It’s a sad tragedy that several New York City cab drivers took their lives in recent months. Increased competition on the roads has forced cab drivers to work more than before and some face financial ruin from deflated medallion values.

Cab unions are using this tragic situation to push for more regulations on technology. However, it would be better for the most stringent regulations on cabs to be relaxed so that they can regain their financial footing.

Protesters placed four coffins on the steps of New York’s City Hall as a backdrop while the New York Taxi Works Alliance demanded that the city cap the number of ride-hailing drivers on the road.

The heart of their contention is that competition is driving them out of business.

Cabs actually don’t operate in a truly competitive environment, if they did they might be in a different situation. The city regulates the fares they charge and the number of cars on the road. Compare that to ride-hailing, where passengers drive demand and, to some extent supply, as drivers hit the roads to meet demand.

Limiting the number of ride-hailing drivers on the road will not solve the oversupply problem because demand has not increased. At best, cabs can hope to maintain their current earnings.

Capping ride-hailing also doesn’t deal with the immediate issue of plummeting medallion values and the longer-term structural shift occurring in transportation.

Medallions are city-issued permits to drive cabs. With the number of medallions fixed, their prices rose to more than $1 million in 2013. Up until recently, medallions were a ticket to a middle-class life and a secure retirement. The medallions were such a solid investment that drivers borrowed against their rising values to purchase homes and put their kids through college and achieve their American dream.

But taxi medallion prices were a bubble waiting to burst.

The entrance of ride-hailing in 2010 decreased the demand for cabs. The prices of medallions have been in free fall, losing 50 percent of their value. Although there are now signs that the prices are bottoming out, they are below what many drivers paid for them, many drivers are underwater on the loans they took out to secure their medallions.

Bailing out taxicab drivers is not the right solution. This is a failure of policy to adapt to a changing economic environment. Perhaps if the number of cabs on the road was driven by demand rather than set by government, the prices of medallions wouldn’t have inflated into a bubble.

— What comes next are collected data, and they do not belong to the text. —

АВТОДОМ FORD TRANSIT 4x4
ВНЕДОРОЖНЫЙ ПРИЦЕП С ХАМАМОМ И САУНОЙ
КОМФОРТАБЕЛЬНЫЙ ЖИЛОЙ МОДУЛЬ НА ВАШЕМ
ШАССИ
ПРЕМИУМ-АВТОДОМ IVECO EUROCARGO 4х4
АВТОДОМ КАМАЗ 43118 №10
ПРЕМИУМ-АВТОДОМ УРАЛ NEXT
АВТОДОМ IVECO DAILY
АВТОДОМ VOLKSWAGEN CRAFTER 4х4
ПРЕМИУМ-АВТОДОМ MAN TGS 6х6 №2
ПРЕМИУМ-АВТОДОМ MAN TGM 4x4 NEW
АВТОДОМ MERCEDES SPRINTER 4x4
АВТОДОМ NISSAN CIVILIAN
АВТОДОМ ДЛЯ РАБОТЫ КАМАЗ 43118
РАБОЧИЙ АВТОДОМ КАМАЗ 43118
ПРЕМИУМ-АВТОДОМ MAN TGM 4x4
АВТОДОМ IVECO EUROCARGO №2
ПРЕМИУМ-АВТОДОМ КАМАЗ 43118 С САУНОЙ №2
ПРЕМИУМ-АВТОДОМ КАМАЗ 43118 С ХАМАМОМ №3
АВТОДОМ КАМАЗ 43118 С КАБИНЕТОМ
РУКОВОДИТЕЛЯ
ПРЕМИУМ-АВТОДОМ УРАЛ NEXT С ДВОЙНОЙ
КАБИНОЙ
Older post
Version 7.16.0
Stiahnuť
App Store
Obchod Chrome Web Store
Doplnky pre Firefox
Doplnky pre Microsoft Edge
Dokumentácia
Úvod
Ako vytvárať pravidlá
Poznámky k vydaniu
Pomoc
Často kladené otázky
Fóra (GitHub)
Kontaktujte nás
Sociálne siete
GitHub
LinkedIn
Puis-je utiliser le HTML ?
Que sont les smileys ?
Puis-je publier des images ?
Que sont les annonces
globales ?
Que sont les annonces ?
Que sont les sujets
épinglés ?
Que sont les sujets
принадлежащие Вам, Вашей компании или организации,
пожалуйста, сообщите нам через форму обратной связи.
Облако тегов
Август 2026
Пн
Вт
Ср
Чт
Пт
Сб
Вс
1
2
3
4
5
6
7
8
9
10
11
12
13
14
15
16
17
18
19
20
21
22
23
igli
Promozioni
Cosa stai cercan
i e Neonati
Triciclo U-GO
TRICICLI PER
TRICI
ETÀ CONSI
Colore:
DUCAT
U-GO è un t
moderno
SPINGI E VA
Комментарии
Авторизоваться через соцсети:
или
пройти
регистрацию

It is also time for taxicabs and the transportation industry to think about what technology means for employment in the future.

Bhairavi Desai, executive director of the NYTWA, says ride-hailing apps “are destroying the full-time jobs of professional yellow [cab], green [cab], livery, and black car drivers, and replacing them with poverty-paid gigs where Uber and Lyft drivers themselves cannot survive.”

Desai misses the point of ride-hailing and ignores the glaring changes coming to his industry.

Ride-hailing it is not a primary income source for most drivers. According to a 2017 survey of 1,100 ride-hailing drivers by the Ridehailing Guy, less than one-third, 31 percent, of drivers say that most or all of their income is derived from ride-hailing. That is consistent with 2015 analysiswhich found that 33 percent of driver-partners had no other job while 52 percent worked a full-time job and 14 percent a part-time job. It also mirrors Pew's findings of sharing economy workers on all digital platforms.

Transportation is undergoing disruption by technology from ride-hailing to automation. The Obama White House predicted that 3 million drivers, including delivery, tractor-trailer, taxi, and ride-hailing, will see their jobs eliminated over the next decade. Driving people or things around may not be an abundant source of full-time jobs on which individuals can raise their family in 30 years.

A more competitive market will help both ride-hailing and taxicabs. The city should consider removing the limits on medallions and lowering taxicab prices to encourage healthy competition. Let riders decide which mode offers them the best option. Drivers will migrate to where they can succeed or to something else entirely.